When she learns Georgia and Kyle plan to move into number 24 alone, she buys a dress to outshine Georgia at her engagement party and puts Kate's email amongst the congratulations messages, where Georgia reads it out. A devastated Georgia leans on Gem for support and agrees to go away to a private cottage with her. After they leave, Toadie learns from Gem's mother that Gem caused her quad bike accident to trap her fiancé into marriage. Bailey also admits that Gem got him to hack into Kate's laptop. At the cottage, Georgia finds her phone in Gem's bag and learns Gem hacked Kate's laptop. Georgia confronts Gem, who pushes her into a cooker, causing the gas to come on. Georgia tries to leave and Gem pushes her again, causing Georgia to hit her head and fall unconscious. Gem panics and leaves Georgia alone in the gas filled cottage. A couple of days later, Gem leaves Georgia's car at the hospital and meets with Bailey. He tells Gem that Georgia is fine, but she is shocked when he tells her the gas was on when she left. Gem assures Bailey that it was all an accident. Bailey suggests Gem explains herself to the police, then reveals that he read Gem's diary. Gem goes to the hospital with a cut hand, and apologises for leaving Georgia in the cottage alone. Gem gets agitated when Kate and Kyle come into the room and she tells Georgia that Kate loves Kyle. The police then take Gem for questioning and arrange for a psychological evaluation, where she is given some medication. Georgia comes to say goodbye, saying she is grateful that she knows about Kate and Kyle, but is not happy about the way it happened. Toadie then takes Gem to meet her mother in Birregurra.

==Reception==
A reporter from the Sunday Mail liked Gem's introduction, calling it "a classic move". They added that she was "an attractive stranger". Another reporter for the publication commented that she "may not be the most reliable teacher". A TV Week columnist branded Gem a "hottie" and a "blonde bombshell". Dianne Butler, writing for news.com.au, commented that Gem "has dangerously unstable eyes." Butler also quipped "Gem is the greatest strategist since Kevin Rudd" and said she could not wait to see how things ended between her and Georgia. Melinda Houston from The Sun-Herald praised both the character and actress, saying "There's something enduringly creepy about the Single White Female and the addition of Gem to Ramsay Street makes a nice variation on the assorted femme fatales and bad boys that are Neighbours usual fodder.
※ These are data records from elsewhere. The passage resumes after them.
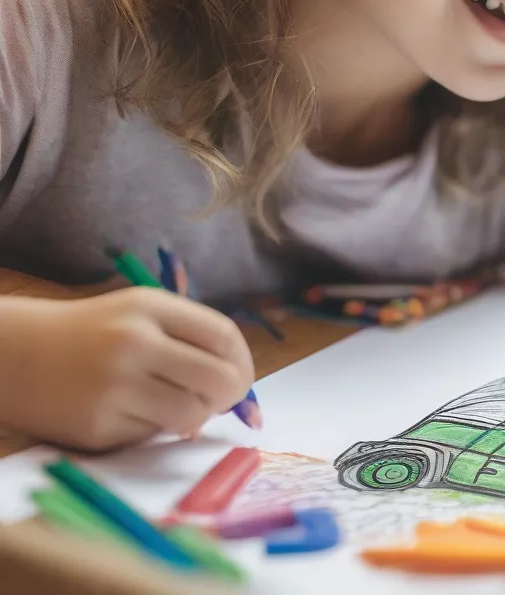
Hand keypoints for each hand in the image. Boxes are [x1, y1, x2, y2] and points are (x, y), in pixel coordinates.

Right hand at [1, 288, 254, 450]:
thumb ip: (189, 336)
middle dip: (231, 394)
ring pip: (191, 414)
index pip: (224, 335)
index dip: (243, 360)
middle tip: (221, 399)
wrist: (18, 355)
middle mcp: (134, 344)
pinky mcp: (98, 428)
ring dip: (196, 416)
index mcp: (150, 308)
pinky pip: (152, 435)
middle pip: (218, 378)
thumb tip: (236, 381)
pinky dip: (155, 428)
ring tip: (180, 406)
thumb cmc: (94, 332)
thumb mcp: (142, 312)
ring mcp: (114, 388)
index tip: (240, 373)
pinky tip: (133, 412)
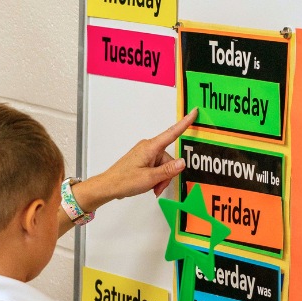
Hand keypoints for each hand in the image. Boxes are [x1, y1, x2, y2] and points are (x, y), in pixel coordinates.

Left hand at [80, 109, 197, 206]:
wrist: (108, 186)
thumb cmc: (124, 181)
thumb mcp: (149, 178)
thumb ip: (167, 171)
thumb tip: (182, 162)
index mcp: (150, 147)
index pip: (172, 133)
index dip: (184, 123)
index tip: (193, 112)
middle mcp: (148, 147)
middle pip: (169, 159)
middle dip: (167, 174)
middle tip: (158, 187)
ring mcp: (145, 153)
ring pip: (163, 165)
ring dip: (161, 178)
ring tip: (153, 188)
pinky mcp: (142, 160)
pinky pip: (156, 167)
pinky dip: (156, 177)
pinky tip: (150, 185)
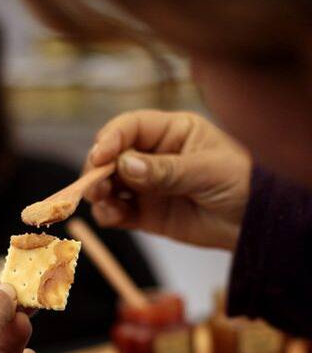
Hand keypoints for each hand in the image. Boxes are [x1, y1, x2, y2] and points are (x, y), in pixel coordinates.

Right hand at [84, 110, 251, 249]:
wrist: (258, 225)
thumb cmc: (244, 184)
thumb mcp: (208, 171)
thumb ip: (166, 170)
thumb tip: (125, 165)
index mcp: (171, 131)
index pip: (130, 127)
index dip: (111, 138)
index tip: (100, 156)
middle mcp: (153, 155)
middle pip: (111, 156)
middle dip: (97, 169)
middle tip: (95, 186)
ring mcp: (146, 185)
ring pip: (108, 184)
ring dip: (99, 193)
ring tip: (105, 203)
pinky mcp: (144, 213)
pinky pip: (116, 211)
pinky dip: (107, 214)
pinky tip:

And Kathryn Beck (Home and Away, East of Everything) is doing an excellent job." John Burfitt from TV Week hoped Gem would be sticking around "so there's a bad girl in town."

Gem was also included in TV Week's "screen meanies" feature, where a columnist wrote "Move over, Paul Robinson, Erinsborough has a new baddie!" The columnist said Gem's most villainous act was leaving Georgia for dead. Rebecca Lake from the same publication called her a "fun whacko". The Age's Larissa Dubecki said "Another year, another psycho alert in the Anglo-Saxon enclave of Erinsborough", while also branding Gem "increasingly unstable". A writer for TV Soap observed that the addition of "superbitch" Gem was another new direction for Neighbours and that she was the first bad girl "viewers love to hate" since Izzy Hoyland (Natalie Bassingthwaighte). The Daily Star's Peter Dyke and Katie Begley called Gem "an evil schemer". While reviewing the 2014 season opener for the Herald Sun, critic Cameron Adams named the episode as one of his picks of the day. He observed that the life or death drama from Gemma's "less than voluntary" trip with Georgia was "not quite as high-budget as the Summer Bay bomb", but he was left wondering whether Georgia would be okay having been "gassed and Gemma'd", before asking "where's ol' crazy guts Gemma racked off to?" Adams later noted "Oh, and in between a love triangle elsewhere, Gemma turns the crazy up to 11 again."